Your output should be the complete listing, word for word, with no pictures in it.
******
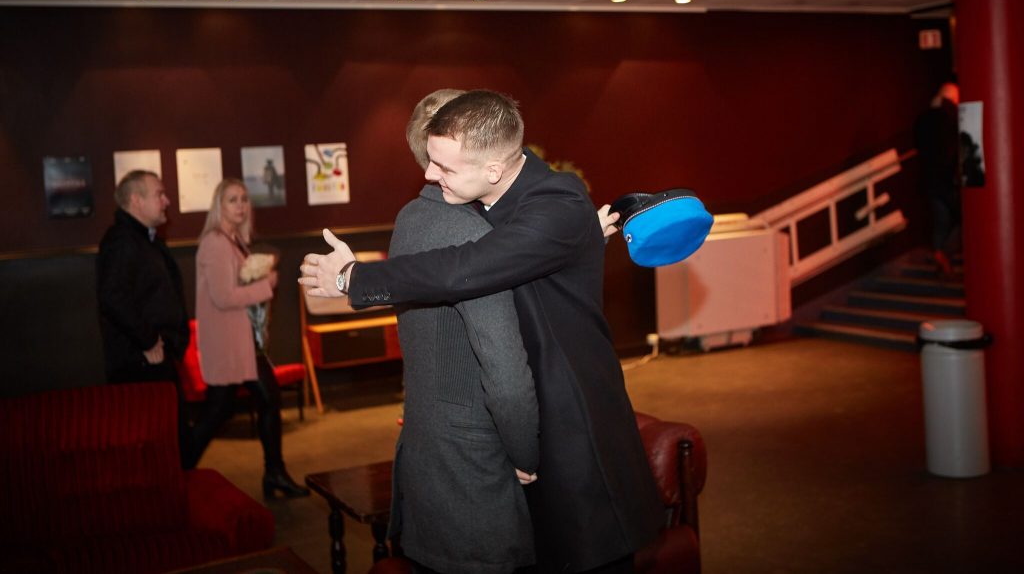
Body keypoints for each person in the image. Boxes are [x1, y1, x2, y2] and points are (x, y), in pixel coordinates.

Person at [301, 90, 662, 573]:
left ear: (493, 169)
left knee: (590, 555)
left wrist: (353, 278)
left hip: (573, 421)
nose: (428, 175)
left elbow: (467, 267)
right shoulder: (491, 199)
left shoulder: (558, 203)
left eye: (443, 167)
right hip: (529, 415)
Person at [387, 89, 539, 573]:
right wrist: (526, 452)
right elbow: (505, 374)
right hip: (473, 467)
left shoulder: (409, 218)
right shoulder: (470, 235)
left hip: (425, 448)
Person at [188, 178, 308, 498]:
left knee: (261, 400)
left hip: (243, 342)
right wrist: (266, 284)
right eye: (232, 200)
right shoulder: (215, 242)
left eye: (243, 199)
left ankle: (274, 473)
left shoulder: (234, 241)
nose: (240, 205)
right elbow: (224, 297)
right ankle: (179, 470)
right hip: (228, 343)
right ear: (218, 206)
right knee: (219, 410)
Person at [97, 170, 192, 465]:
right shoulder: (121, 241)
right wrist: (148, 340)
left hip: (156, 357)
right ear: (136, 200)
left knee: (171, 445)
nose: (167, 201)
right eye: (159, 194)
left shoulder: (145, 239)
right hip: (141, 362)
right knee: (153, 448)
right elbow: (113, 297)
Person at [914, 81, 961, 275]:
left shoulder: (923, 119)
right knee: (963, 218)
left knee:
******
Answer space =>
Body keypoints for each person in the image. Boxes are [x1, y1, x2, y2] and points are (x, y), in pixel coordinates.

Person at [301, 90, 662, 573]:
left ear: (493, 169)
left knee: (590, 555)
left wrist: (353, 278)
left hip: (573, 421)
nose: (428, 175)
left elbow: (467, 267)
right shoulder: (491, 199)
left shoulder: (558, 203)
left eye: (443, 167)
right hip: (529, 415)
Person at [387, 89, 539, 573]:
right wrist: (526, 452)
right elbow: (505, 374)
right hip: (473, 467)
left shoulder: (409, 218)
right shoulder: (470, 235)
left hip: (425, 448)
Person at [188, 178, 308, 498]:
left knee: (261, 400)
left hip: (243, 342)
right wrist: (266, 284)
right eye: (232, 200)
right shoulder: (215, 242)
left eye: (243, 199)
left ankle: (274, 473)
left shoulder: (234, 241)
nose: (240, 205)
right elbow: (224, 297)
right ankle: (179, 470)
right hip: (228, 343)
right ear: (218, 206)
right knee: (219, 410)
Person at [97, 170, 192, 465]:
right shoulder: (121, 241)
right wrist: (148, 340)
left hip: (156, 357)
right ear: (136, 200)
left knee: (171, 445)
nose: (167, 201)
right eye: (159, 194)
left shoulder: (145, 239)
right hip: (141, 362)
right knee: (153, 448)
right elbow: (113, 297)
Person at [914, 81, 961, 275]:
left shoulder: (923, 119)
right knee: (963, 218)
left knee:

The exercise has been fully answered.